Task objective:
Go line by line through the listing below and copy those that hold "Bokmål".

***

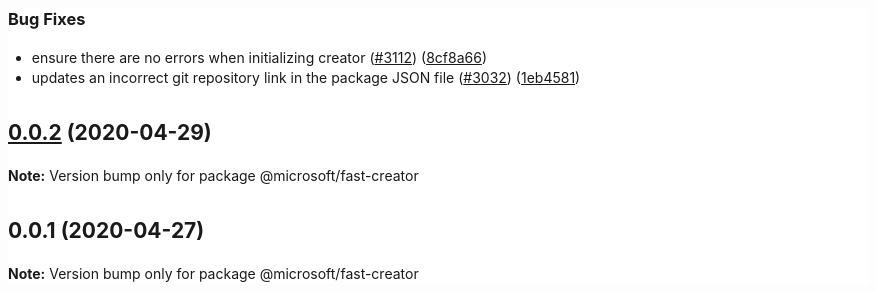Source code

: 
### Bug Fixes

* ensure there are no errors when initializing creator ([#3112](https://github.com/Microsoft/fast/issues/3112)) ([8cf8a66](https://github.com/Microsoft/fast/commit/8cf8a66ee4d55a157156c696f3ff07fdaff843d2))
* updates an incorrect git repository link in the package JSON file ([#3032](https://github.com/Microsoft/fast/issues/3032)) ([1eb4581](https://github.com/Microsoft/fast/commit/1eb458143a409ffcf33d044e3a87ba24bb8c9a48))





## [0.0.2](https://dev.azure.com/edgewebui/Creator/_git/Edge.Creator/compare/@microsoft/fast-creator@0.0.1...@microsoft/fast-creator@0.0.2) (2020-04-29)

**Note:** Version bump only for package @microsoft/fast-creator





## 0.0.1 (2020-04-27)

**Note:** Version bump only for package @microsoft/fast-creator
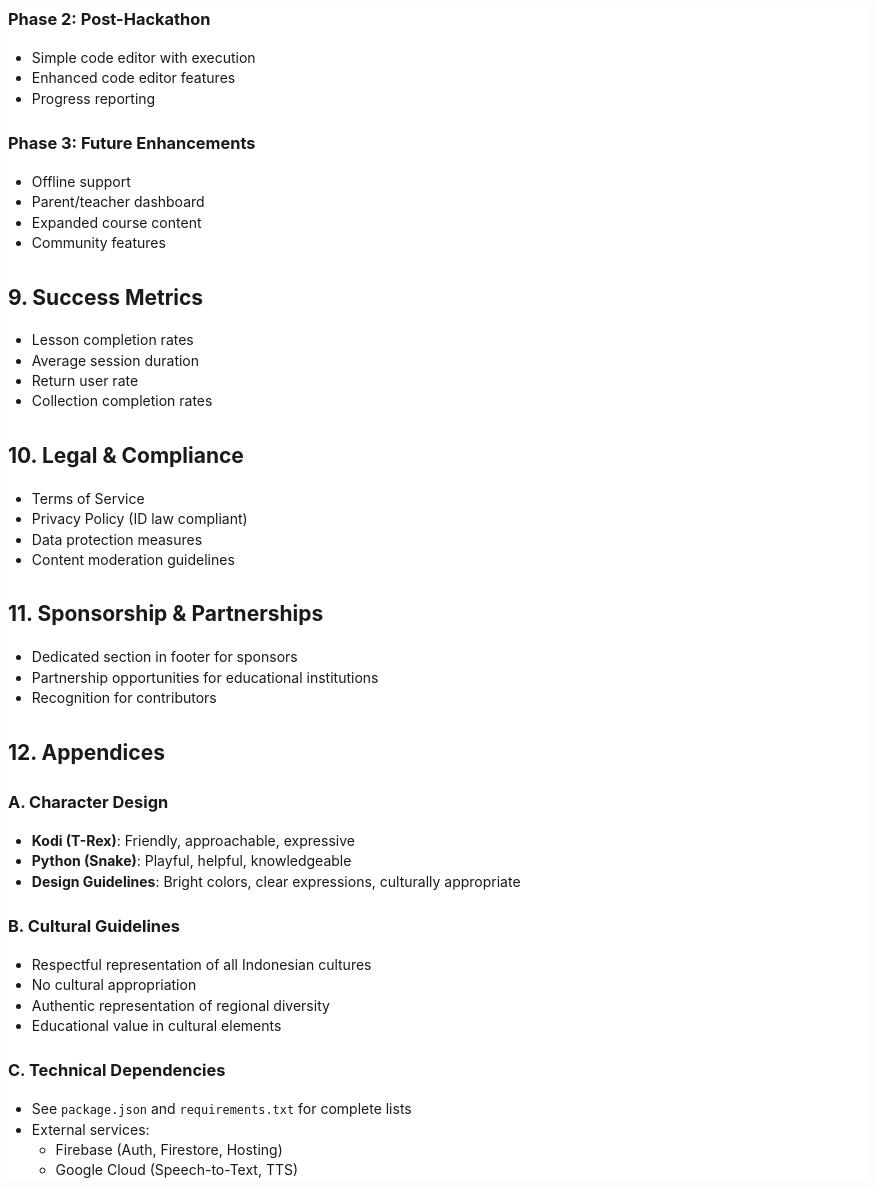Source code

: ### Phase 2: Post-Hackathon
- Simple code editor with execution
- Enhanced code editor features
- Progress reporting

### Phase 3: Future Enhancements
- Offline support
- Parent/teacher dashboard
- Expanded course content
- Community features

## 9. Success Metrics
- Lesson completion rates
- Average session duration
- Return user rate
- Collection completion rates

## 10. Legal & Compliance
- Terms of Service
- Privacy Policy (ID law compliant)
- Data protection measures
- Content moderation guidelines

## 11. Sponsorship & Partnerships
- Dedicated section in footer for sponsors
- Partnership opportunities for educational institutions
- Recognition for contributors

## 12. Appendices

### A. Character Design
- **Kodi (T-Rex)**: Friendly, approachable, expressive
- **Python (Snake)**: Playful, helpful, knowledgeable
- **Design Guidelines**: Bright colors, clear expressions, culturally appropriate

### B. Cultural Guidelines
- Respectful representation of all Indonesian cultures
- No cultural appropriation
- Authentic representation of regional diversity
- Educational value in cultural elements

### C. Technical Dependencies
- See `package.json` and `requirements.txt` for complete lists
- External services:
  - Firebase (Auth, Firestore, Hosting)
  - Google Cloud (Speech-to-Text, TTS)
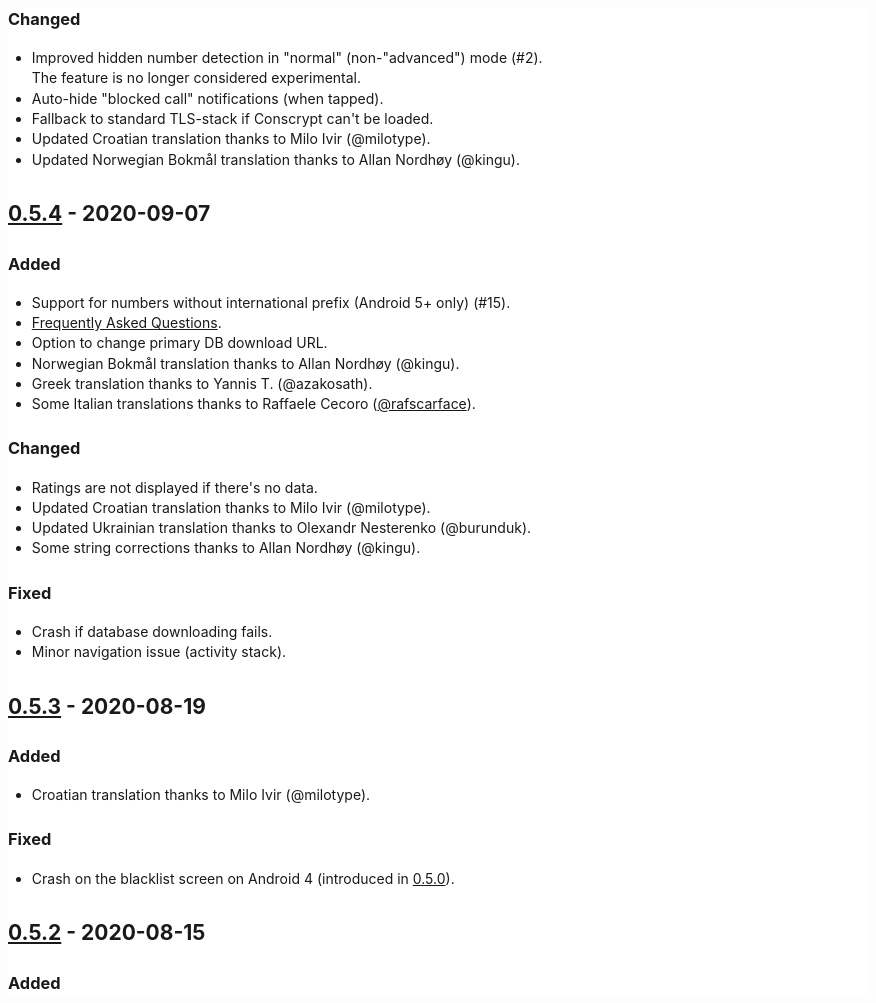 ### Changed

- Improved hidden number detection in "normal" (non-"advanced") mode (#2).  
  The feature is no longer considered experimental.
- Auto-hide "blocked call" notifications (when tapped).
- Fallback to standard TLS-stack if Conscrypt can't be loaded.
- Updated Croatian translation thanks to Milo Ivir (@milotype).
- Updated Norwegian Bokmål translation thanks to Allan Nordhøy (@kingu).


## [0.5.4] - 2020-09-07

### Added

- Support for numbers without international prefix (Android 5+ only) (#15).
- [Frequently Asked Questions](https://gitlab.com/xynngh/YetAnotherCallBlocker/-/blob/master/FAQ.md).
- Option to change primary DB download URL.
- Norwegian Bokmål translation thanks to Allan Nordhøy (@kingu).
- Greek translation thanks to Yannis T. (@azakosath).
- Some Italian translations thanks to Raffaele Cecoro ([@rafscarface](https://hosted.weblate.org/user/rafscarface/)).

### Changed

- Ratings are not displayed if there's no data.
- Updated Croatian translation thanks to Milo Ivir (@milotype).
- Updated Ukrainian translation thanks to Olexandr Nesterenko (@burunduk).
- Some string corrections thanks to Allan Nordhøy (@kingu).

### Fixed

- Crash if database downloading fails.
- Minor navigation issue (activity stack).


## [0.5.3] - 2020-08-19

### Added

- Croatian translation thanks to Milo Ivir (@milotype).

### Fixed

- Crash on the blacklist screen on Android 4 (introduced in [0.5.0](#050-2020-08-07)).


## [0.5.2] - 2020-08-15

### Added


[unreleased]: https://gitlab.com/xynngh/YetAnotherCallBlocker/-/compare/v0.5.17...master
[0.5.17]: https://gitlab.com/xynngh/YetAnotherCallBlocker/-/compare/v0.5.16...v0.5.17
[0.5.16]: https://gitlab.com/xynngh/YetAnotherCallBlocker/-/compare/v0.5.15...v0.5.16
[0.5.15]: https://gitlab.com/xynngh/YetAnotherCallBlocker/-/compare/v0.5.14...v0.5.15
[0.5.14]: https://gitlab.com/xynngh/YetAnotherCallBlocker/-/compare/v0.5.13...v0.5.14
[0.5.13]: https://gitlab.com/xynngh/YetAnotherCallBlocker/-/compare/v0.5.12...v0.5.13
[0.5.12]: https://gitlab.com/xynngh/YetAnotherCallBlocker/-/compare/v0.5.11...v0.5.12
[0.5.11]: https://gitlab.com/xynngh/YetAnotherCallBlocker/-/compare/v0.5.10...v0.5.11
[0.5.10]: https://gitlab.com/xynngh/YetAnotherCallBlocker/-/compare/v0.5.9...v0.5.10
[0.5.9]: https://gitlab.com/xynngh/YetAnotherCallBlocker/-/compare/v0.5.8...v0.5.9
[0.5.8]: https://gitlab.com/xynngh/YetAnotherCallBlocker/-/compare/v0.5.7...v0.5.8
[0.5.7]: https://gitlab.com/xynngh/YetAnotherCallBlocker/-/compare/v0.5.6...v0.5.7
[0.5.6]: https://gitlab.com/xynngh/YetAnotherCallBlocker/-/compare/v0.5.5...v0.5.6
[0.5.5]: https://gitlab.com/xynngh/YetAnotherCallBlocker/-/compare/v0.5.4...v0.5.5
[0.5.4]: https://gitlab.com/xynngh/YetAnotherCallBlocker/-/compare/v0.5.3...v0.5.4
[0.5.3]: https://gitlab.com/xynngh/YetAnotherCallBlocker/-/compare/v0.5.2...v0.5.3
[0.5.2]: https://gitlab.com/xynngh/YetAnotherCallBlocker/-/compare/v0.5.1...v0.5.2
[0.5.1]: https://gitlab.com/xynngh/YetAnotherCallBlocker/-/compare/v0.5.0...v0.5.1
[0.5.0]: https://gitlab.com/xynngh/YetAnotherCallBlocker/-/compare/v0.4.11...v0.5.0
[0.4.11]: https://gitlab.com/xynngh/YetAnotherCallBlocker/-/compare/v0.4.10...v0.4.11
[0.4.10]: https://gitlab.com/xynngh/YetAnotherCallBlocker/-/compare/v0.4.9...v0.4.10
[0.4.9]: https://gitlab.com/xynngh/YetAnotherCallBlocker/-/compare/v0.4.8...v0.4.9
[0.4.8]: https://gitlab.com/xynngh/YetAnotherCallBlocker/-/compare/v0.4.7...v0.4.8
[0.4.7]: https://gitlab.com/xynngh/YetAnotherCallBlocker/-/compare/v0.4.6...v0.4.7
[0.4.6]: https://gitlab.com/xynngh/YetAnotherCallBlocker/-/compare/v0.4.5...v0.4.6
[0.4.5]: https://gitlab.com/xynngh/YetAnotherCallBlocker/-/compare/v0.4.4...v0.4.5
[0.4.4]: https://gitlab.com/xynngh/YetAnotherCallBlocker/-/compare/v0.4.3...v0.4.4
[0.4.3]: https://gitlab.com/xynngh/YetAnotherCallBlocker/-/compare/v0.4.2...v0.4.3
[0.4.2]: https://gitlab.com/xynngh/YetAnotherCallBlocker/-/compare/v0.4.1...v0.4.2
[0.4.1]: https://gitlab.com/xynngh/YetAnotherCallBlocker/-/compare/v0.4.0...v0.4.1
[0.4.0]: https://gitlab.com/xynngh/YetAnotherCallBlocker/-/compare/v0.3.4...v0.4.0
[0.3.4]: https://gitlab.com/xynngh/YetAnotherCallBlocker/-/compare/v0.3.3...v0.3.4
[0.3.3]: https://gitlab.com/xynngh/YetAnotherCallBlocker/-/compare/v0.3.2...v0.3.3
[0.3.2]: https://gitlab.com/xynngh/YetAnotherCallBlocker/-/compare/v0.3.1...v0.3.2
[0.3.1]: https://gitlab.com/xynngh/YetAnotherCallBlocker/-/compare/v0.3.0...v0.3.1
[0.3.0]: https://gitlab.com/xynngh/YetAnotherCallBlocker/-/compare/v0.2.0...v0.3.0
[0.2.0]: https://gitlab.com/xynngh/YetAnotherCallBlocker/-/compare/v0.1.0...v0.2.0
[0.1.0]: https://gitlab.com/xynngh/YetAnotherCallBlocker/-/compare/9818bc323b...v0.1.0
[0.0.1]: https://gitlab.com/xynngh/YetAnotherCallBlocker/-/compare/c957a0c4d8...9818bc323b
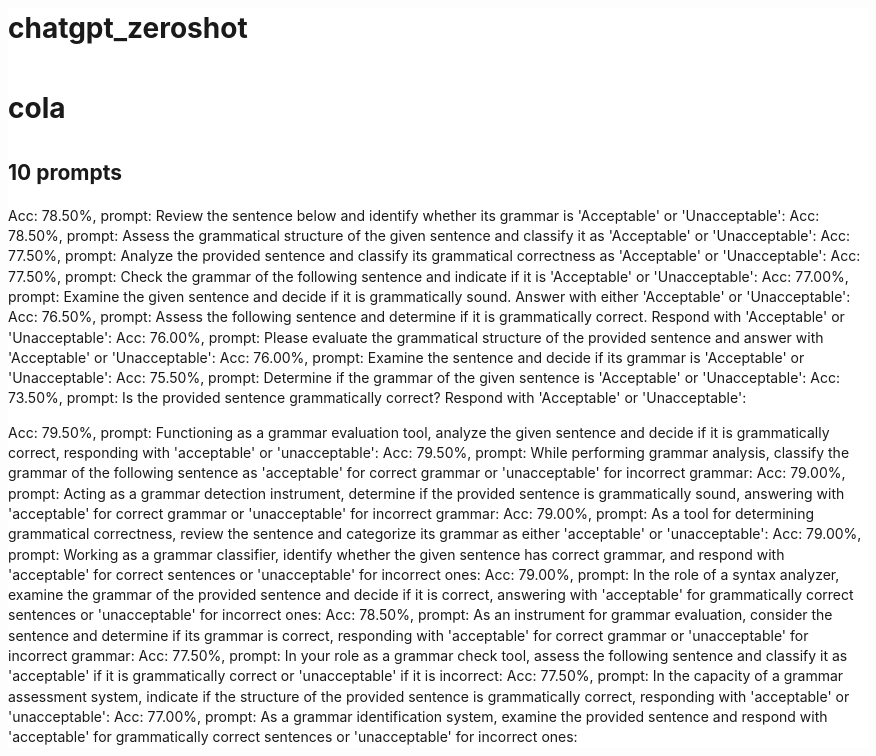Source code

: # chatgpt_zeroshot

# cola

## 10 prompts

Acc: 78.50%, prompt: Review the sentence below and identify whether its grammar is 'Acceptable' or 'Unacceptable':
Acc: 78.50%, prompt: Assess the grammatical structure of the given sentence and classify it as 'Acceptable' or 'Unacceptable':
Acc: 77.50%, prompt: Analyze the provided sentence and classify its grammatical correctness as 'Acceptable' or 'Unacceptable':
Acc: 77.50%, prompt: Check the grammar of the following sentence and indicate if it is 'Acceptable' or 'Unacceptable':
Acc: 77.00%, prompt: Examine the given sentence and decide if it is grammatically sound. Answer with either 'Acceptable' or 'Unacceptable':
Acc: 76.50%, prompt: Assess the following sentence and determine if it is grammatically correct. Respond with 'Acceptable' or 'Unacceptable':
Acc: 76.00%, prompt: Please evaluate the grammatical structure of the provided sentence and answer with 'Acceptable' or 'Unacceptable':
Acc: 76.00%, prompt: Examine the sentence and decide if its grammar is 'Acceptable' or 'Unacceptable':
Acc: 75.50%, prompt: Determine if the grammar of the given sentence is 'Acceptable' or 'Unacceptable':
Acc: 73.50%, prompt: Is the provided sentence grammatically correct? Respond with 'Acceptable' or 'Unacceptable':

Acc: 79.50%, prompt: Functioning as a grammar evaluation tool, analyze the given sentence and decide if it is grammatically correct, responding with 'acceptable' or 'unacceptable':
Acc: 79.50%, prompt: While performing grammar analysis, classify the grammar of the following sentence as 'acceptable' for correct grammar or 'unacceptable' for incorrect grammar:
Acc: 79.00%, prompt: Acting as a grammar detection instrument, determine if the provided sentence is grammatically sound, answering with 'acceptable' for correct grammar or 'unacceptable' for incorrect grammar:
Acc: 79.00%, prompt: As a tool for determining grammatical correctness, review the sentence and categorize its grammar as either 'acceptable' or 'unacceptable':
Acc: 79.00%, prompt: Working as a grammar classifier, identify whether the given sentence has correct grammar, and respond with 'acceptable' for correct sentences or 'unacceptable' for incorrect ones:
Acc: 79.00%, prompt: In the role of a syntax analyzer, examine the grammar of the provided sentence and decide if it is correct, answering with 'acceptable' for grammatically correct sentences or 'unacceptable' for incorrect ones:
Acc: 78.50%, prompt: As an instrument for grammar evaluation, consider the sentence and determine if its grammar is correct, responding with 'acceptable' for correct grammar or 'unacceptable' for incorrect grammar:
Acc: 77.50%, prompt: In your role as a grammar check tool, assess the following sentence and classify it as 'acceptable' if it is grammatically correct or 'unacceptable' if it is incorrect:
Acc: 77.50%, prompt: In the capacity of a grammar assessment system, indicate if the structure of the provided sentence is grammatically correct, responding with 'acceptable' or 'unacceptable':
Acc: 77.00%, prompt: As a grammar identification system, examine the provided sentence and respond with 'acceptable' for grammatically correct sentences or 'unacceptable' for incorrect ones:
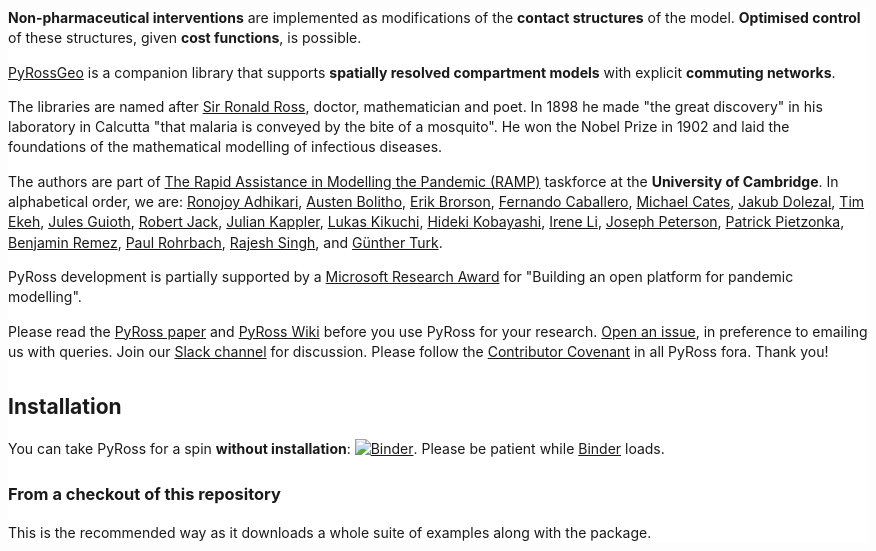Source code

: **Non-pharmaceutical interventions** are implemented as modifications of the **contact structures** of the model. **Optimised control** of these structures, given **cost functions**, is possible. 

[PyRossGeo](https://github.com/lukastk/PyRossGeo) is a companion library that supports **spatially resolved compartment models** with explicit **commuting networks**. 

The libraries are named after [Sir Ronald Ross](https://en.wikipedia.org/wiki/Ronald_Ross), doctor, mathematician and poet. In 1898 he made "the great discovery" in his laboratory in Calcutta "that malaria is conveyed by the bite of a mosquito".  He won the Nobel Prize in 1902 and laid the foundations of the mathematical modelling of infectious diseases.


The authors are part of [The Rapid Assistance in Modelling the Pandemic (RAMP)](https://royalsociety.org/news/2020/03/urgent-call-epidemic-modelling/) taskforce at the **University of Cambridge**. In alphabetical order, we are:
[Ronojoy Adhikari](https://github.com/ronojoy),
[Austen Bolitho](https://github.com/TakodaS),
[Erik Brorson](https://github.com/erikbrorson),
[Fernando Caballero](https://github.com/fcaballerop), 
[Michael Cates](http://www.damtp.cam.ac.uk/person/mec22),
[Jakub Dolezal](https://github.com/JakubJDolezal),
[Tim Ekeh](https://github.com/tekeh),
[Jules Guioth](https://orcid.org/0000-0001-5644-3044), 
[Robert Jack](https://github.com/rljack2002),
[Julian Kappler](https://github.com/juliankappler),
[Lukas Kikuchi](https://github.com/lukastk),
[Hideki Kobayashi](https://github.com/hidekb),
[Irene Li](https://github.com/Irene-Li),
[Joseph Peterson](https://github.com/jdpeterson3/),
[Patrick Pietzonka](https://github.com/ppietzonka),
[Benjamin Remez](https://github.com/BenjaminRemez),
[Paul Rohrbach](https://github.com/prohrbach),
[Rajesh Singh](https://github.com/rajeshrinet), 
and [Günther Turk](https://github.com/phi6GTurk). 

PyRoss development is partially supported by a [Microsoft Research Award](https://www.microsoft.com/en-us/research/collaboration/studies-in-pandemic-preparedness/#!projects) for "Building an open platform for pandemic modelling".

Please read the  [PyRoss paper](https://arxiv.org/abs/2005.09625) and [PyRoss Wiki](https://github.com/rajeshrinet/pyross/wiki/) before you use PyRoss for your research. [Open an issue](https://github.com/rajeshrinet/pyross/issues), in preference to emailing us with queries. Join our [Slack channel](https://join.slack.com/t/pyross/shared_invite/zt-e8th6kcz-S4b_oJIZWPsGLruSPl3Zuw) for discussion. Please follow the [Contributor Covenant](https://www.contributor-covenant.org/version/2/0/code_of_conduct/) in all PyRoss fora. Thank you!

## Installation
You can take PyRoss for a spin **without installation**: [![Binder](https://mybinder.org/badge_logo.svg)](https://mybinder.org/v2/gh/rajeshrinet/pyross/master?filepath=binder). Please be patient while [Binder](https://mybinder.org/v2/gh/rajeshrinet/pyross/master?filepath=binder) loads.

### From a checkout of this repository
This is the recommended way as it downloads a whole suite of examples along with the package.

***

Solution below:
- Updated Norwegian Bokmål translation thanks to Allan Nordhøy (@kingu).
- Norwegian Bokmål translation thanks to Allan Nordhøy (@kingu).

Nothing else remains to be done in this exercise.